TASK OBJECTIVE
The full set of records needs to be retyped exactly.

[THE RECORDS Boundary: Start]

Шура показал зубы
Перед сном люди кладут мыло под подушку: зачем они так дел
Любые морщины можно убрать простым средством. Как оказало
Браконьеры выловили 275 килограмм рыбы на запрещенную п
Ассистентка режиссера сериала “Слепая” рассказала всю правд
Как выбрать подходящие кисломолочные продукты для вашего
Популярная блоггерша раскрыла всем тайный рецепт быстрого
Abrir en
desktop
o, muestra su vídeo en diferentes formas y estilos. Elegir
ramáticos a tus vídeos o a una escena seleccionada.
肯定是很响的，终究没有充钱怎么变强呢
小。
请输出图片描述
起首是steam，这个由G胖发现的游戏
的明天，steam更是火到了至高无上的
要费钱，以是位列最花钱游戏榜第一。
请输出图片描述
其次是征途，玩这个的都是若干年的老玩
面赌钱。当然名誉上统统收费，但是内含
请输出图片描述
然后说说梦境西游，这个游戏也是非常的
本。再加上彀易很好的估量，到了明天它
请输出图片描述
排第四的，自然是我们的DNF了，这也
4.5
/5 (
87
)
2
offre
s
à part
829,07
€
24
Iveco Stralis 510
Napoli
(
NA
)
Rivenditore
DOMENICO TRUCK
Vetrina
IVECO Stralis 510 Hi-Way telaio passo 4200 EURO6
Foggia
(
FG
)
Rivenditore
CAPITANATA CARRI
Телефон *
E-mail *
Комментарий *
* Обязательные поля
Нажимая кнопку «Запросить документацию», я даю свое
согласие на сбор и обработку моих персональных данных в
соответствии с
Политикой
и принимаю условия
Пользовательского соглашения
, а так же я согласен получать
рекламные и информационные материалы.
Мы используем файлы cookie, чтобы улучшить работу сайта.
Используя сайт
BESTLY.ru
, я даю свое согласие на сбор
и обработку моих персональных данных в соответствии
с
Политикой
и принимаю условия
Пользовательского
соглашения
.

[THE RECORDS Boundary: End]

SOLUTION FOR THIS PROBLEM
Шура показал зубы
Перед сном люди кладут мыло под подушку: зачем они так дел
Любые морщины можно убрать простым средством. Как оказало
Браконьеры выловили 275 килограмм рыбы на запрещенную п
Ассистентка режиссера сериала “Слепая” рассказала всю правд
Как выбрать подходящие кисломолочные продукты для вашего
Популярная блоггерша раскрыла всем тайный рецепт быстрого
Abrir en
desktop
o, muestra su vídeo en diferentes formas y estilos. Elegir
ramáticos a tus vídeos o a una escena seleccionada.
肯定是很响的，终究没有充钱怎么变强呢
小。
请输出图片描述
起首是steam，这个由G胖发现的游戏
的明天，steam更是火到了至高无上的
要费钱，以是位列最花钱游戏榜第一。
请输出图片描述
其次是征途，玩这个的都是若干年的老玩
面赌钱。当然名誉上统统收费，但是内含
请输出图片描述
然后说说梦境西游，这个游戏也是非常的
本。再加上彀易很好的估量，到了明天它
请输出图片描述
排第四的，自然是我们的DNF了，这也
4.5
/5 (
87
)
2
offre
s
à part
829,07
€
24
Iveco Stralis 510
Napoli
(
NA
)
Rivenditore
DOMENICO TRUCK
Vetrina
IVECO Stralis 510 Hi-Way telaio passo 4200 EURO6
Foggia
(
FG
)
Rivenditore
CAPITANATA CARRI
Телефон *
E-mail *
Комментарий *
* Обязательные поля
Нажимая кнопку «Запросить документацию», я даю свое
согласие на сбор и обработку моих персональных данных в
соответствии с
Политикой
и принимаю условия
Пользовательского соглашения
, а так же я согласен получать
рекламные и информационные материалы.
Мы используем файлы cookie, чтобы улучшить работу сайта.
Используя сайт
BESTLY.ru
, я даю свое согласие на сбор
и обработку моих персональных данных в соответствии
с
Политикой
и принимаю условия
Пользовательского
соглашения
.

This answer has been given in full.